Party people. I’m afraid they’re watching me.’
The phone on the desk suddenly shrilled, and their eyes locked. The words rang in his head.
She’s mine.
She whispered, ‘Please.’
He gestured at her to be quiet and picked up the phone.
Clarice said, ‘You needing an interruption?’
‘Oh, hi Clarice. Yes, no problem. Just put the lab results on the file.’ This, in the code they used for dealing with difficult patients, meant: All okay. The phone call was also Clarice’s way of signalling that she’d like to go home now, thanks.
He put the phone down. ‘Why tell me? Why only me?’
‘Because I’m going out of my mind. Because I met you, and there was this
feeling
between us. It wasn’t just me noticing you — you paid attention to me, like you’d sensed we were connected. I thought you would understand — only you.’ Her expression was eager, hungry. ‘We had a connection. I didn’t just imagine it, did I? You didn’t know, and yet …’
His eyes prickled.
Only you.
He said, ‘We did have a connection. Now I know why.’

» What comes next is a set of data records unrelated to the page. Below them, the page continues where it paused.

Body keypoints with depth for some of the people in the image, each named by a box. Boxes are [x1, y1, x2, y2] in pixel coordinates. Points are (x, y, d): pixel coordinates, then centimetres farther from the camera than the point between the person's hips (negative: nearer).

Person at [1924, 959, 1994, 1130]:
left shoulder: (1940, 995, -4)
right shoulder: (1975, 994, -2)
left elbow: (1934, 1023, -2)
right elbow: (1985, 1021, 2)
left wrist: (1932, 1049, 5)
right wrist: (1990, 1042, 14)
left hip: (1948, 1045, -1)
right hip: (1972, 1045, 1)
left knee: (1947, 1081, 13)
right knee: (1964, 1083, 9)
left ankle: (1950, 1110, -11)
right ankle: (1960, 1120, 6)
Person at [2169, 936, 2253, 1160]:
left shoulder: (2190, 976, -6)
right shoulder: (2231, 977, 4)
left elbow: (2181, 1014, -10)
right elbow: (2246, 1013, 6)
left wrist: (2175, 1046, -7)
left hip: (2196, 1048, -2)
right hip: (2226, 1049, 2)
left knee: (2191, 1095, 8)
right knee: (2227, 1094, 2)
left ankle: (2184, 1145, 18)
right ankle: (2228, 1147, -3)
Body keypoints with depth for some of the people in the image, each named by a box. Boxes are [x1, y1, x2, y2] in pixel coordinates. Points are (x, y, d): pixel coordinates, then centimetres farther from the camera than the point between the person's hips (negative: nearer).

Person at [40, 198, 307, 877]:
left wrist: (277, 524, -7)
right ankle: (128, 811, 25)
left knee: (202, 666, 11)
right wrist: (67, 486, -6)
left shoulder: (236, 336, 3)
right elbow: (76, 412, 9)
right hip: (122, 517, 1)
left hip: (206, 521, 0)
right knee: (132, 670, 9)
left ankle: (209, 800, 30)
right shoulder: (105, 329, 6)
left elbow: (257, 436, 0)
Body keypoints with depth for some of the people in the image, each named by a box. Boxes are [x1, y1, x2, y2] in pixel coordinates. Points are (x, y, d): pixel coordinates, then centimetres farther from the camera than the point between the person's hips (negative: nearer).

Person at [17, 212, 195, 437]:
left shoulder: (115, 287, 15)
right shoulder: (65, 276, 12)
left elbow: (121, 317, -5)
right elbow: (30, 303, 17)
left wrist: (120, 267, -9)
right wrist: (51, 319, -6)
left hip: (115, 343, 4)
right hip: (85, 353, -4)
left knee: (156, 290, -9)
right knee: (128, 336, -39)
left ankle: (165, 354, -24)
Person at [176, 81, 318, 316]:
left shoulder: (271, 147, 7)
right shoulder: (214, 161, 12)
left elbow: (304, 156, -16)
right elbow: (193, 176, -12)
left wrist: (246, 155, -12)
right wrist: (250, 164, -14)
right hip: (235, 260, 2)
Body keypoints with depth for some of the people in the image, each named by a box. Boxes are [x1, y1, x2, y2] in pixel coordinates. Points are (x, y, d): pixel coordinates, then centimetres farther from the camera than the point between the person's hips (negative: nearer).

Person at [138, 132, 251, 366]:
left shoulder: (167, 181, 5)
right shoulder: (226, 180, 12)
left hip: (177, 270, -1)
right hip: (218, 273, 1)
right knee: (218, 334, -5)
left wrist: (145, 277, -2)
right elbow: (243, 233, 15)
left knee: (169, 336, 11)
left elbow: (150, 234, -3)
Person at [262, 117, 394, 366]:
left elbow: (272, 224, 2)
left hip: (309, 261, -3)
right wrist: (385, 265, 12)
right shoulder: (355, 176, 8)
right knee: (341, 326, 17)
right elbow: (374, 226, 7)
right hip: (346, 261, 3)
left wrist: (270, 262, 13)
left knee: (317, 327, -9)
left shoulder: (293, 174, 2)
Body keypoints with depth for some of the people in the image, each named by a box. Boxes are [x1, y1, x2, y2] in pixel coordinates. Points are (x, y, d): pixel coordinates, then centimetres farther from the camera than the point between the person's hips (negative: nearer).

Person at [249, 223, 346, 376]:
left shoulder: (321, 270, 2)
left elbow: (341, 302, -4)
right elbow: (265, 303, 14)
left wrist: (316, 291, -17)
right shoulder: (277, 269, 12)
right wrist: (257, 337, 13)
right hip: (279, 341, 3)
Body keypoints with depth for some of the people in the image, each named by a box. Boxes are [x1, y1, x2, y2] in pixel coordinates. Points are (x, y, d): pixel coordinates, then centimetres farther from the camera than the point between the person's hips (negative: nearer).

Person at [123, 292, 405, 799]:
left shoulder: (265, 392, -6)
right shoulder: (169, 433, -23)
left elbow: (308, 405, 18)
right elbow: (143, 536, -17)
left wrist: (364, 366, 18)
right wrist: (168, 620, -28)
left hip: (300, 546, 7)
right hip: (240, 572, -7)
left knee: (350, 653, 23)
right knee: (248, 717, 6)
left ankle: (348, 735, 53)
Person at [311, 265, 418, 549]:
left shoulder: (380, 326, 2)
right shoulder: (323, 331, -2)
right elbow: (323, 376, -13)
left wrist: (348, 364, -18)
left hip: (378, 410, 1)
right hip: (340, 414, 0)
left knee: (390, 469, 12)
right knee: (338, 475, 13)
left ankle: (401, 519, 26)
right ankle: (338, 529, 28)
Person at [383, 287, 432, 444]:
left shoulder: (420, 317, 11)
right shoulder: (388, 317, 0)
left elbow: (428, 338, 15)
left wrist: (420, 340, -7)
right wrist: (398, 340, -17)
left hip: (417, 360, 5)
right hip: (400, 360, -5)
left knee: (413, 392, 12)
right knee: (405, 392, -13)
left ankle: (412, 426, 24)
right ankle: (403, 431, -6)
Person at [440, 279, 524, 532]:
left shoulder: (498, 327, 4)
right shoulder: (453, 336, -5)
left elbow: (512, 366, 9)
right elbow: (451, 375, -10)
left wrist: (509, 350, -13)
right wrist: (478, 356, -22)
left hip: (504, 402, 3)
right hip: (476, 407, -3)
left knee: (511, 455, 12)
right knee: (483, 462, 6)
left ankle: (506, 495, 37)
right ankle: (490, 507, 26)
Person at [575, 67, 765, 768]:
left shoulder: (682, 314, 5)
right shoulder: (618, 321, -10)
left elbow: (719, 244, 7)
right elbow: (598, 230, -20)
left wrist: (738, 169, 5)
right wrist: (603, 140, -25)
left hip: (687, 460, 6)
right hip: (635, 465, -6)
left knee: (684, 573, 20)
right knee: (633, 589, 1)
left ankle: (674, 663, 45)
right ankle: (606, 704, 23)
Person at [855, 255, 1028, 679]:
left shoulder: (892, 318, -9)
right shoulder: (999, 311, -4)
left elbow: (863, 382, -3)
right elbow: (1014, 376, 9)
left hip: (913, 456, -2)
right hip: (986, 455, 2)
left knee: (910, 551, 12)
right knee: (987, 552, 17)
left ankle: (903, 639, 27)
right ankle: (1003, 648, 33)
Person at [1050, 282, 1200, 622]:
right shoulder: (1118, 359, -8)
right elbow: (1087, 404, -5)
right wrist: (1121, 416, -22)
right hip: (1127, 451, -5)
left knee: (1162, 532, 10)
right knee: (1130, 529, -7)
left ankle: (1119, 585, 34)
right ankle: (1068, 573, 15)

She studied his face. Her expression changed. ‘You love Elke.’
‘Yes I do.’ He looked away.
‘Then I love you,’ she said.
He felt tears coming, and fought against them, looking out the window and saying, distantly, with a great effort, ‘We have to get out of here. We’ll have to meet somewhere else.’
‘I can’t. What if someone sees?’
He said, brutal, ‘Roza, if you want me to help you we’ve got to talk some more. And not here. It’s impossible here. I want you to ring my cellphone twenty minutes after you’ve left here, and we’ll arrange to meet. There’s no other way.’
‘Can’t you just …’
‘No. I can’t “just” do anything. You ask too much. All this is too much.’ He tried to keep his voice down. ‘Now I’m going to open the door, and usher you out, and if you make any kind of fuss I’ll kill you. Okay?’
‘Okay.’ She smiled through her distress, and he saw pure Elke — how she could suddenly brighten at the point of crisis, and look, though tearstained and bedraggled, expectant and even slightly wicked, as if she’d been crying with only half her mind, while another secret Elke was standing aside, watching.
He squeezed her arm.
‘Ready?’ They inspected each other briefly and nodded. Like lovers, he thought. Conspirators.
They walked into the waiting room, where Clarice was poised, a file in one hand and a coffee cup in the other, both props, since she’d finished her work efficiently half an hour ago.
‘Thanks very much,’ Roza said, in a breathless voice. She left.
He thought of making an excuse to go out after her, but didn’t want to alert Clarice to anything unusual, so he only said, ‘I’ll write this up. You take off now, I’ll see you tomorrow.’
Clarice said, ‘Is she related to David Hallwright?’
He didn’t look at her. ‘She’s the wife, I believe. Nice woman. Didn’t like being kept waiting, though, did she.’